(Instruction): Reproduce the following entries line for line, without changing anything.

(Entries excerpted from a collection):
____

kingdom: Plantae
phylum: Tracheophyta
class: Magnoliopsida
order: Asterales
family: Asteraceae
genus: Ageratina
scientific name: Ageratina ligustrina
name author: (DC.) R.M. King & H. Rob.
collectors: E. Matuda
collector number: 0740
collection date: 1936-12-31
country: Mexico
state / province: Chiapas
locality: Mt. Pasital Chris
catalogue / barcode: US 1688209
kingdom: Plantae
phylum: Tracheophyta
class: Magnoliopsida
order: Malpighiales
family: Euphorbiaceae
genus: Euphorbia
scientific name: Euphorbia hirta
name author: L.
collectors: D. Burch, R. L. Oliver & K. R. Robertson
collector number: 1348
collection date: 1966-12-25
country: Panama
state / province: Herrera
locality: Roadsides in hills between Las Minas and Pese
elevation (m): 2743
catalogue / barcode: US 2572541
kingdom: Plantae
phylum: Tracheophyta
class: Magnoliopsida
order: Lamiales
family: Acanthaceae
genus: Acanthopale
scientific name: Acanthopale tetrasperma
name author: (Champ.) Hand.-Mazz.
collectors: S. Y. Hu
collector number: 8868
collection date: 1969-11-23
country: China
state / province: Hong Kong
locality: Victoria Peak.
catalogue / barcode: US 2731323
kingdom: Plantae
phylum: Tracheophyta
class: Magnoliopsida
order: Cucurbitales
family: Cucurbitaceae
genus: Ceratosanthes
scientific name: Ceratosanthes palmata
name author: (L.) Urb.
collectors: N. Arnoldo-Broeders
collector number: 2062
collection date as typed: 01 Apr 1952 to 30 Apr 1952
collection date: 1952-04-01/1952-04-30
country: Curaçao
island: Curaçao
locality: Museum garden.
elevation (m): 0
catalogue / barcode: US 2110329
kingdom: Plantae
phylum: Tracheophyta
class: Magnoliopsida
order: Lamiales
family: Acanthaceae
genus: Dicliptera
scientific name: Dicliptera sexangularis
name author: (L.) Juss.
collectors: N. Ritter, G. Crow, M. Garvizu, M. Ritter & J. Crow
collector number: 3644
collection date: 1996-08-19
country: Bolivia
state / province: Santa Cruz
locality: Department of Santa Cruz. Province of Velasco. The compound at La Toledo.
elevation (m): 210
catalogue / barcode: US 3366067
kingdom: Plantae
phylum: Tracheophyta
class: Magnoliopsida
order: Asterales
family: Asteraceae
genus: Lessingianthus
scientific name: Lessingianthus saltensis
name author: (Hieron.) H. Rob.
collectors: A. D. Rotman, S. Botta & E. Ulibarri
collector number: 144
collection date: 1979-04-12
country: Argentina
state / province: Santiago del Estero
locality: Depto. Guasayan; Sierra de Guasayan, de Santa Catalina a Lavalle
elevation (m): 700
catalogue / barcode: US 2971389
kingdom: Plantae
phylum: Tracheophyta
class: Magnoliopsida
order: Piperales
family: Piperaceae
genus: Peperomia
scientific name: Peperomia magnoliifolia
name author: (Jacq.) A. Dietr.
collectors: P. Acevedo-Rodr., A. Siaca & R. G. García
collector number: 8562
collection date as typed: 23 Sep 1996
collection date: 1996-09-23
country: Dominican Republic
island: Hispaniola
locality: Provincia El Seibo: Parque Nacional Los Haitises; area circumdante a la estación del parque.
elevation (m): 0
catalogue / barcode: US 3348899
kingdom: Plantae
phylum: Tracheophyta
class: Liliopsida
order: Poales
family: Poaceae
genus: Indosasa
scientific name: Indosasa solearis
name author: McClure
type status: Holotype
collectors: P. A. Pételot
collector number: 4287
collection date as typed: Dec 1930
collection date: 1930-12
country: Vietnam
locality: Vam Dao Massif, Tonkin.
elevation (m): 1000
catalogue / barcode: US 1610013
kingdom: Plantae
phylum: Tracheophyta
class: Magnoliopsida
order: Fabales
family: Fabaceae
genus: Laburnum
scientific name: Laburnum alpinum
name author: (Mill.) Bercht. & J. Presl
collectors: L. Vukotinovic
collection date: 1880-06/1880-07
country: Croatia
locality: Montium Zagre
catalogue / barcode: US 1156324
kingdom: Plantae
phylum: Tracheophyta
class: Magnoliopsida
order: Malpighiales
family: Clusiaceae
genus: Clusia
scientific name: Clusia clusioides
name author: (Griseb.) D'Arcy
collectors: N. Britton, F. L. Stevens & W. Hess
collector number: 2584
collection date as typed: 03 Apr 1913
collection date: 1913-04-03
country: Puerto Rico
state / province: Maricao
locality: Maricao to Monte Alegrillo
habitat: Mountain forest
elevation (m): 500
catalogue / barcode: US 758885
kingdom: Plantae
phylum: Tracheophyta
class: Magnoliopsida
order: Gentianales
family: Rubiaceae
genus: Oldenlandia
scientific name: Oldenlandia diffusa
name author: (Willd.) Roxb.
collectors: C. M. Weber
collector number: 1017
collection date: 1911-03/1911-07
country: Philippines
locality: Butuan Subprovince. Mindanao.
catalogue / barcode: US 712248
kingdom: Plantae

____

(Solution for this problem):
kingdom: Plantae
phylum: Tracheophyta
class: Magnoliopsida
order: Asterales
family: Asteraceae
genus: Ageratina
scientific name: Ageratina ligustrina
name author: (DC.) R.M. King & H. Rob.
collectors: E. Matuda
collector number: 0740
collection date: 1936-12-31
country: Mexico
state / province: Chiapas
locality: Mt. Pasital Chris
catalogue / barcode: US 1688209
kingdom: Plantae
phylum: Tracheophyta
class: Magnoliopsida
order: Malpighiales
family: Euphorbiaceae
genus: Euphorbia
scientific name: Euphorbia hirta
name author: L.
collectors: D. Burch, R. L. Oliver & K. R. Robertson
collector number: 1348
collection date: 1966-12-25
country: Panama
state / province: Herrera
locality: Roadsides in hills between Las Minas and Pese
elevation (m): 2743
catalogue / barcode: US 2572541
kingdom: Plantae
phylum: Tracheophyta
class: Magnoliopsida
order: Lamiales
family: Acanthaceae
genus: Acanthopale
scientific name: Acanthopale tetrasperma
name author: (Champ.) Hand.-Mazz.
collectors: S. Y. Hu
collector number: 8868
collection date: 1969-11-23
country: China
state / province: Hong Kong
locality: Victoria Peak.
catalogue / barcode: US 2731323
kingdom: Plantae
phylum: Tracheophyta
class: Magnoliopsida
order: Cucurbitales
family: Cucurbitaceae
genus: Ceratosanthes
scientific name: Ceratosanthes palmata
name author: (L.) Urb.
collectors: N. Arnoldo-Broeders
collector number: 2062
collection date as typed: 01 Apr 1952 to 30 Apr 1952
collection date: 1952-04-01/1952-04-30
country: Curaçao
island: Curaçao
locality: Museum garden.
elevation (m): 0
catalogue / barcode: US 2110329
kingdom: Plantae
phylum: Tracheophyta
class: Magnoliopsida
order: Lamiales
family: Acanthaceae
genus: Dicliptera
scientific name: Dicliptera sexangularis
name author: (L.) Juss.
collectors: N. Ritter, G. Crow, M. Garvizu, M. Ritter & J. Crow
collector number: 3644
collection date: 1996-08-19
country: Bolivia
state / province: Santa Cruz
locality: Department of Santa Cruz. Province of Velasco. The compound at La Toledo.
elevation (m): 210
catalogue / barcode: US 3366067
kingdom: Plantae
phylum: Tracheophyta
class: Magnoliopsida
order: Asterales
family: Asteraceae
genus: Lessingianthus
scientific name: Lessingianthus saltensis
name author: (Hieron.) H. Rob.
collectors: A. D. Rotman, S. Botta & E. Ulibarri
collector number: 144
collection date: 1979-04-12
country: Argentina
state / province: Santiago del Estero
locality: Depto. Guasayan; Sierra de Guasayan, de Santa Catalina a Lavalle
elevation (m): 700
catalogue / barcode: US 2971389
kingdom: Plantae
phylum: Tracheophyta
class: Magnoliopsida
order: Piperales
family: Piperaceae
genus: Peperomia
scientific name: Peperomia magnoliifolia
name author: (Jacq.) A. Dietr.
collectors: P. Acevedo-Rodr., A. Siaca & R. G. García
collector number: 8562
collection date as typed: 23 Sep 1996
collection date: 1996-09-23
country: Dominican Republic
island: Hispaniola
locality: Provincia El Seibo: Parque Nacional Los Haitises; area circumdante a la estación del parque.
elevation (m): 0
catalogue / barcode: US 3348899
kingdom: Plantae
phylum: Tracheophyta
class: Liliopsida
order: Poales
family: Poaceae
genus: Indosasa
scientific name: Indosasa solearis
name author: McClure
type status: Holotype
collectors: P. A. Pételot
collector number: 4287
collection date as typed: Dec 1930
collection date: 1930-12
country: Vietnam
locality: Vam Dao Massif, Tonkin.
elevation (m): 1000
catalogue / barcode: US 1610013
kingdom: Plantae
phylum: Tracheophyta
class: Magnoliopsida
order: Fabales
family: Fabaceae
genus: Laburnum
scientific name: Laburnum alpinum
name author: (Mill.) Bercht. & J. Presl
collectors: L. Vukotinovic
collection date: 1880-06/1880-07
country: Croatia
locality: Montium Zagre
catalogue / barcode: US 1156324
kingdom: Plantae
phylum: Tracheophyta
class: Magnoliopsida
order: Malpighiales
family: Clusiaceae
genus: Clusia
scientific name: Clusia clusioides
name author: (Griseb.) D'Arcy
collectors: N. Britton, F. L. Stevens & W. Hess
collector number: 2584
collection date as typed: 03 Apr 1913
collection date: 1913-04-03
country: Puerto Rico
state / province: Maricao
locality: Maricao to Monte Alegrillo
habitat: Mountain forest
elevation (m): 500
catalogue / barcode: US 758885
kingdom: Plantae
phylum: Tracheophyta
class: Magnoliopsida
order: Gentianales
family: Rubiaceae
genus: Oldenlandia
scientific name: Oldenlandia diffusa
name author: (Willd.) Roxb.
collectors: C. M. Weber
collector number: 1017
collection date: 1911-03/1911-07
country: Philippines
locality: Butuan Subprovince. Mindanao.
catalogue / barcode: US 712248
kingdom: Plantae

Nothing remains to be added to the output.